The Crash Reel explores top-ranked snowboarder Kevin Pearce, a friendly and fearless teenager, just hanging with his buddies and executing incredible feats on his snowboard. Then disaster strikes! Training for the winter Olympics, Kevin takes a vicious fall and suffers a massive head injury.

Regardless of its participants’ hip language and relaxed mannerisms, competitive snowboarding is intense and dangerous. Often younger than most professional athletics yet with the same obsessional drive to win, adored by fans for their risk-taking feats and flush with sponsors’ money, competitive snowboarders greedily embrace the reckless and absolutely reject the cautious. In the film, a journalist states a snowboarders’ adage, “The brave do not live forever, but the cautious do not live at all.”

After two grueling and frustrating years of rehabilitation — “I just want it to stop” Pierce protests, determined to return to his beloved snowboarding — a family conflict ensures. On the one side is the entire family and the doctors, and on the other a steadfast Kevin.

Documentarian Lucy Walker has crafted a film of juxtapositions and sensitivity, adrenaline rushes and emotional crashes, building to a crest where love locks horns with the unyielding. This is a snowboarding film for everyone, one that slides us into the most basic human impulses and social clashes. The Crash Reel is stupendous.

The Crash Reel will be on HBO on July 15

Northern Light
Northern Light

Snowboarding, snowmobiling, how different can they be, right? Wham bang — very different!

Northern Light follows three working class families in Michigan’s Upper Peninsula and it quickly stalls. The characters are stunted, never given an opportunity to define themselves; the story unfolds in snippets, making it impossible to stitch together a narrative with depth. We’re left with smoking cigarettes … eating breakfast … attending church … repairing snowmobiles in a garage … cooking in the kitchen … smoking cigarettes … practicing cheerleading … hunting game … birthing a baby… eating lunch … smoking cigarettes … lifting weights ….

Without a dynamic narrative and devoid of conflict to highlight character distinctiveness, contrast is regulated to eating dinner … repairing snowmobile in garage … smoking cigarette …. A snowmobile race could have been the focal point to ignite the story, but it falls short.
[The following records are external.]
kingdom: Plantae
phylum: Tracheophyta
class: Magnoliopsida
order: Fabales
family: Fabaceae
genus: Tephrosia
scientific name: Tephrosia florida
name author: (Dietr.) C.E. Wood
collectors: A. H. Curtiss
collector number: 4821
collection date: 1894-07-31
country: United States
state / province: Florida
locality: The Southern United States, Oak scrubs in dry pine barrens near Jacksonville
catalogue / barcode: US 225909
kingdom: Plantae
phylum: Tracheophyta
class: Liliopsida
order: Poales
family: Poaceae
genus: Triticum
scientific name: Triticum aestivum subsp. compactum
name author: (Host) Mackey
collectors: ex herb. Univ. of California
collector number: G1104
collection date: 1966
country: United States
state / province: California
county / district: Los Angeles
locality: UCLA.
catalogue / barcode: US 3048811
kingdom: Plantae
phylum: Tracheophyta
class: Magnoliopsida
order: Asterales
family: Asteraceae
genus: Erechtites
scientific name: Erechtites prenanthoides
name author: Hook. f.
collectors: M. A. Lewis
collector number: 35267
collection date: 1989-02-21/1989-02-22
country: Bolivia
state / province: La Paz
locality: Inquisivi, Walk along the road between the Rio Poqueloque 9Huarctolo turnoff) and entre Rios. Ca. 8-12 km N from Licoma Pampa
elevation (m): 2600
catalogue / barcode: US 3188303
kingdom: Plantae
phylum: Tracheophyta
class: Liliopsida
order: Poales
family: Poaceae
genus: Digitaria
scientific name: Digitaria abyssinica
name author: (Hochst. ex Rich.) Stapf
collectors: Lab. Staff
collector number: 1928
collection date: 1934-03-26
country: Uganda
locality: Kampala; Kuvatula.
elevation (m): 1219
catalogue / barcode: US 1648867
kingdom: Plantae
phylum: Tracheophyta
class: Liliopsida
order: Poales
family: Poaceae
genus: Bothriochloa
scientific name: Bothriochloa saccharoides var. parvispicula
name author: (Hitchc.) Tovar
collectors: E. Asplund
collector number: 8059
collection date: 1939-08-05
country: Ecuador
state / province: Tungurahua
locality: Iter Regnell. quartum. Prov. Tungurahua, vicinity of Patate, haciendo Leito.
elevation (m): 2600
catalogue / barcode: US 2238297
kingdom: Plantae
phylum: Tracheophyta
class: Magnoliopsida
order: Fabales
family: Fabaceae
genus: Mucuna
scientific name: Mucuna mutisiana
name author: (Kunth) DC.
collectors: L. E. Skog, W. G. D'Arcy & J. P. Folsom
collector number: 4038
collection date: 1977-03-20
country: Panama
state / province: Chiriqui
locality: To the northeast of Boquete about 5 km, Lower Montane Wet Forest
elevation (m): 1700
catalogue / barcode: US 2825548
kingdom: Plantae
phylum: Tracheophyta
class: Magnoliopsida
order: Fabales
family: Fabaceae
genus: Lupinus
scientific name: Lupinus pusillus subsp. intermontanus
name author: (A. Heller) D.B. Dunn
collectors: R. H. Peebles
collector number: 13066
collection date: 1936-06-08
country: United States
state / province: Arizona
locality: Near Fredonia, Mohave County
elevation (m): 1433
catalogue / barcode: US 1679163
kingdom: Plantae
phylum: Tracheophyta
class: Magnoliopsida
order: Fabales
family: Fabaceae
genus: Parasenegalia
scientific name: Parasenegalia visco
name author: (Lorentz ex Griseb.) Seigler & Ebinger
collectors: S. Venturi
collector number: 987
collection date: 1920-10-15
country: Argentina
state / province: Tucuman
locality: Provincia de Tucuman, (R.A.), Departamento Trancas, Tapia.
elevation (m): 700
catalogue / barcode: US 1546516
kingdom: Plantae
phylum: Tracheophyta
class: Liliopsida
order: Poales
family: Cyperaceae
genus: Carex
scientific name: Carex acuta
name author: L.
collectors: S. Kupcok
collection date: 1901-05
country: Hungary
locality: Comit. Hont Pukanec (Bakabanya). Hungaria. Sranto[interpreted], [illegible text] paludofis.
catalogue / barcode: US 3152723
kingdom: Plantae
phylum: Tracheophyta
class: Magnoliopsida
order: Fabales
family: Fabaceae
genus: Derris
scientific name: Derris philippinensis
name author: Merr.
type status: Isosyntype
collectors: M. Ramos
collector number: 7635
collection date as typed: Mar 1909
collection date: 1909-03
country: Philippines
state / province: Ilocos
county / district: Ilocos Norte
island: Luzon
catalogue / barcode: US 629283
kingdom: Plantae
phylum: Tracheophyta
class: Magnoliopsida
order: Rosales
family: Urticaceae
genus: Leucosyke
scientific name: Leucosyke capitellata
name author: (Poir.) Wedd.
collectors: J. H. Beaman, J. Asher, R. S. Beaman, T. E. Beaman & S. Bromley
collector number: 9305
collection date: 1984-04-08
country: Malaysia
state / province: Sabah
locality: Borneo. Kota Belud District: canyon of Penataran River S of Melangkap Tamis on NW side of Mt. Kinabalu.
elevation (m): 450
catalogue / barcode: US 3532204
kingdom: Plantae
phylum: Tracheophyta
The music is certainly on-fire. Ear-ripping, vibrating strings and brooding thumps, which unfortunately are disconnected from the film’s images.

As the credits rolled, a thunderous applause erupted, ricocheting off the stoic walls and arched roof of the old Rose Theater, followed by exuberant screams of “stunning” and “fantastic!” I was stunned, but shouldn’t have been. Encircled by communities with large numbers of young cinephiles and artists heavily imbued with the indie ethos, at BAMcinemaFest the subtle is acknowledged, and acknowledged loudly. The incongruent can quickly morph into neat juxtapositions as modern classical music amplifies working-class culture. Snippety flows into a gorgeous montage. Overkill is, well, pressing the boundaries — isn’t that what all indie films should do?